- _Exercise objective_:
Copy every line of the following items word for word, but leave the pictures out of your answer.

Dataset excerpts:

_ _ _ _ _ _ _

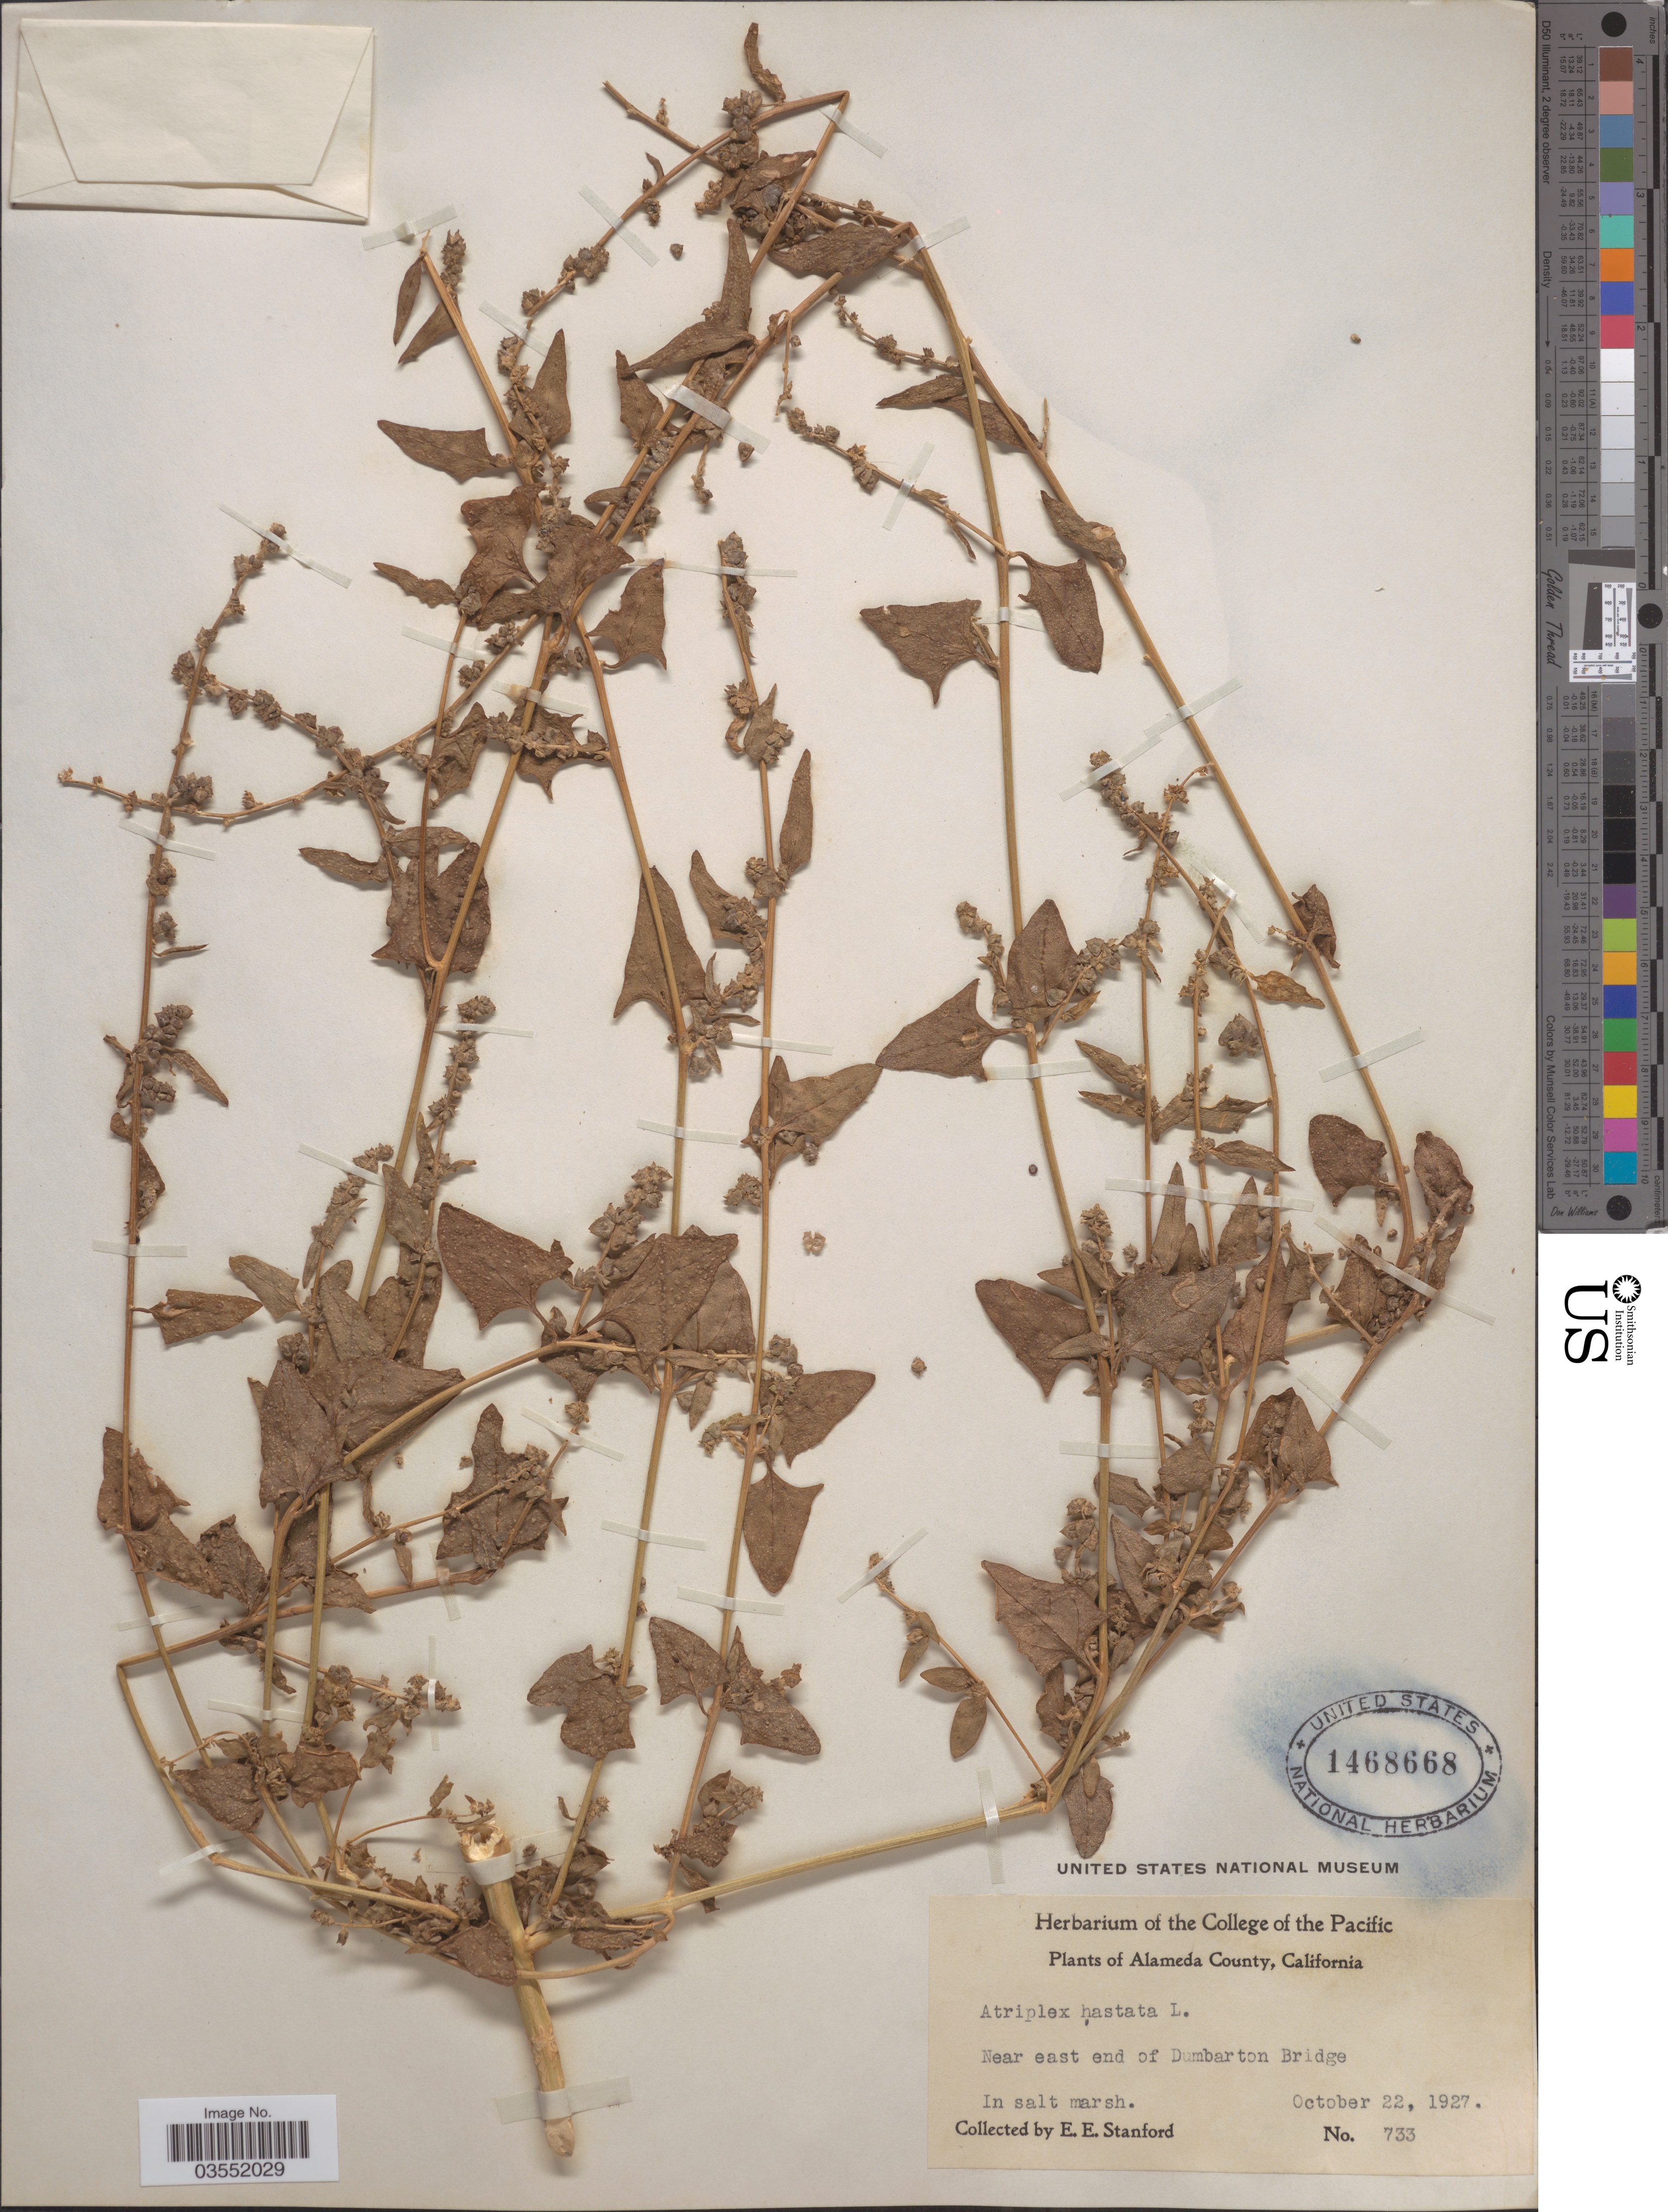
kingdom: Plantae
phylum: Tracheophyta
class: Magnoliopsida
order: Caryophyllales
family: Amaranthaceae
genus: Atriplex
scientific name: Atriplex hastata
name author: L.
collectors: E. Stanford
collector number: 733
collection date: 1927-10-22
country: United States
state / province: California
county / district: Alameda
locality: Alameda County. Near east end of Dumbarton Bridge. In salt marsh.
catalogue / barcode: US 1468668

_ _ _ _ _ _ _

- _Result for this exercise_:
kingdom: Plantae
phylum: Tracheophyta
class: Magnoliopsida
order: Caryophyllales
family: Amaranthaceae
genus: Atriplex
scientific name: Atriplex hastata
name author: L.
collectors: E. Stanford
collector number: 733
collection date: 1927-10-22
country: United States
state / province: California
county / district: Alameda
locality: Alameda County. Near east end of Dumbarton Bridge. In salt marsh.
catalogue / barcode: US 1468668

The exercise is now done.